Your objective> Would you please repeat the lines in the listing below from the one containing "Will you estimate" through the final one, exactly as they appear?

[Data excerpts Boundary: Start]

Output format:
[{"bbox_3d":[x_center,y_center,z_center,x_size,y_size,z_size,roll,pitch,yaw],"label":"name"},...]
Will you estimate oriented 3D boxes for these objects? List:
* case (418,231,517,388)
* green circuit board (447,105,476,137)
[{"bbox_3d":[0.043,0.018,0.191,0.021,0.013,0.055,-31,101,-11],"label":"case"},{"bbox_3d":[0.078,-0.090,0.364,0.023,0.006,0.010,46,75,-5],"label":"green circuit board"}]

[Data excerpts Boundary: End]

Answer box>
Will you estimate oriented 3D boxes for these objects? List:
* case (418,231,517,388)
* green circuit board (447,105,476,137)
[{"bbox_3d":[0.043,0.018,0.191,0.021,0.013,0.055,-31,101,-11],"label":"case"},{"bbox_3d":[0.078,-0.090,0.364,0.023,0.006,0.010,46,75,-5],"label":"green circuit board"}]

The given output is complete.